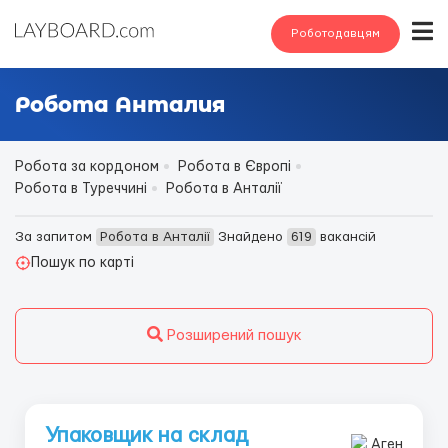
Роботодавцям
Робота Анталия
Робота за кордоном
Робота в Європі
Робота в Туреччині
Робота в Анталії
За запитом
Робота в Анталії
Знайдено
619
вакансій
Пошук по карті
Розширений пошук
Упаковщик на склад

Aim of the task: Look through the material above for "Робота" and copy the lines that have it.

Task response:
Робота Анталия
Робота за кордоном
Робота в Європі
Робота в Туреччині
Робота в Анталії
Робота в Анталії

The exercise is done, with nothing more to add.